Monday, August 9, 2021

Afghanistan update: It's really bad

Taliban flag flying over the main square in Kunduz yesterday


The New York Times writes:
KABUL, Afghanistan — The Taliban seized three Afghan cities on Sunday, including the commercial hub of Kunduz, officials said, escalating a sweeping offensive that has claimed five provincial capitals in three days and shown how little control the government has over the country without American military power to protect it.

Never before in 20 years of war had the Taliban directly assaulted more than one provincial capital at a time. Now, three fell on Sunday alone — Kunduz, Sar-i-Pul and Taliqan, all in the north — and even more populous cities are under siege, in a devastating setback for the Afghan government.

The fall of these cities is taking place just weeks before U.S. forces are set to complete a total withdrawal from Afghanistan, laying bare a difficult predicament for President Biden.

Since the U.S. withdrawal began, the Taliban have captured more than half of Afghanistan’s 400-odd districts, according to some assessments. And their recent attacks on provincial capitals have violated the 2020 peace deal between the Taliban and the United States. Under that deal, which laid the path for the American withdrawal, the Taliban committed to not attacking provincial centers like Kunduz.
Now the map looks like this:



The government doesn't control much. It is rapidly collapsing, as one would expect of a grossly incompetent, deeply corrupt kleptocratic organization.[1] Also notice how useless the February 2020 agreement that the self-described world's best negotiator and world's smartest person negotiated. That agreement wasn't worth spit the day it was signed by the world's allegedly best negotiator and smartest person. 

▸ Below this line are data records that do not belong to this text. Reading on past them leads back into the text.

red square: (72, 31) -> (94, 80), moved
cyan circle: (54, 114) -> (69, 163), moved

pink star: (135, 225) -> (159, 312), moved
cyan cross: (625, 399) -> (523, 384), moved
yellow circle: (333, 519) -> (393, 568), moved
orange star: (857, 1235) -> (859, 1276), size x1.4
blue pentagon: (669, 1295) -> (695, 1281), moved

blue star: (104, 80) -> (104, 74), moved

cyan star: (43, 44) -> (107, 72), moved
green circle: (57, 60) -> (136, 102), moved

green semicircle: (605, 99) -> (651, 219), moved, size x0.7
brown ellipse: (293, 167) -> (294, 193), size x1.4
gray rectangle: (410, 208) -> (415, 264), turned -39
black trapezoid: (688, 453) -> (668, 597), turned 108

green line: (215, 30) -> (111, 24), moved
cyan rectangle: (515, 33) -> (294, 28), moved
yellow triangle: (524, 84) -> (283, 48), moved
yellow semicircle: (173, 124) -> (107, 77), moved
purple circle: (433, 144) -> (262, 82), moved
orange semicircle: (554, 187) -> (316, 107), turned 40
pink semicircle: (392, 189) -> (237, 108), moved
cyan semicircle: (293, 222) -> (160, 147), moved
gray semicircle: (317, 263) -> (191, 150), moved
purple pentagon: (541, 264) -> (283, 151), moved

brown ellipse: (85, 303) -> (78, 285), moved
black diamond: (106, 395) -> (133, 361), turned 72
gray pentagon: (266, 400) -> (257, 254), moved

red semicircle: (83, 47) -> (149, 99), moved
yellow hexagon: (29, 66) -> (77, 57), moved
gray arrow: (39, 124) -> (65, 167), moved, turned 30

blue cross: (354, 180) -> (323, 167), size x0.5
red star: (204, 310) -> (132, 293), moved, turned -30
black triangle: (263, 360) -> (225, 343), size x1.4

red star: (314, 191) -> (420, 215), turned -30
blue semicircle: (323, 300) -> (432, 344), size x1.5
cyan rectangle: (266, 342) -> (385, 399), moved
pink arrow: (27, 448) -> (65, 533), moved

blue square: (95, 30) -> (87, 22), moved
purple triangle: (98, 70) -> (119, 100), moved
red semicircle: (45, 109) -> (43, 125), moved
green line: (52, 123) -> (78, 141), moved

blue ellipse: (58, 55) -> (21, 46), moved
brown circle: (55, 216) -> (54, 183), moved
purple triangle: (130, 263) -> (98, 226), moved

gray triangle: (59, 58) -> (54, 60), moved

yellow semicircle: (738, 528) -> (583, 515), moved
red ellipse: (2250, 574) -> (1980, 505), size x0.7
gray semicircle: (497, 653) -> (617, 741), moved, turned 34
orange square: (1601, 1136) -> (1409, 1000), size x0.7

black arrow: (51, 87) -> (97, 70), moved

A bit of historical and personal context 
If I recall correctly, in ~2003-2004 or thereabouts, the Afghan government kicked US auditors out of the country, accusing them of trampling on the sacred sovereignty of Afghanistan. In fact, the auditors were limiting theft of US tax dollars too much. The kleptocrats were pissed that they could not steal freely. They wanted more. The news article I first read those fun facts in was also the first time I recall seeing the word kleptocracy used to describe a country's government. That stuff really stuck with me. When the US auditors got kicked out was when I first concluded that Afghanistan would probably end up being a tragic disaster like Vietnam. And, there's other significant parallels with Vietnam.[2]



Questions: Was the February 2020 agreement between the US and the Taliban good or bad in terms of what it contained (discussed in this post)? Will the Afghan kleptocracy survive for at least six months as US experts have confidently predicted, or will it fall sooner to the Taliban? Should the US welcome the kleptocrats and their stolen billions of US tax dollars into the US so we can get some return on our investment, or is that a bad idea and the kleptocrats should live in France and spend our money there? Because they keep electing crooks and/or liars to office, do the American people deserve to lose their civil liberties, the Republic, the rule of law and democracy?


Footnotes: 
1. I know, deeply corrupt and kleptocratic are duplicative. Bad grammar. I just did it for emphasis.

U.S. officials constantly said they were making progress. They were not, and they knew it, an exclusive Post investigation found. 
A confidential trove of government documents obtained by The Washington Post reveals that senior U.S. officials failed to tell the truth about the war in Afghanistan throughout the 18-year campaign, making rosy pronouncements they knew to be false and hiding unmistakable evidence the war had become unwinnable.  
The U.S. government tried to shield the identities of the vast majority of those interviewed for the project and conceal nearly all of their remarks. The Post won release of the documents under the Freedom of Information Act after a three-year legal battle.

In the interviews, more than 400 insiders offered unrestrained criticism of what went wrong in Afghanistan and how the United States became mired in nearly two decades of warfare.  
The interviews also highlight the U.S. government’s botched attempts to curtail runaway corruption, build a competent Afghan army and police force, and put a dent in Afghanistan’s thriving opium trade.

The U.S. government has not carried out a comprehensive accounting of how much it has spent on the war in Afghanistan, but the costs are staggering.

That sure does sound familiar. The press fighting in court to release information that shows the US government to be a bunch of lying liars about a hopeless war. 

Of course we don't know how much we spent. The auditors were kicked out years ago.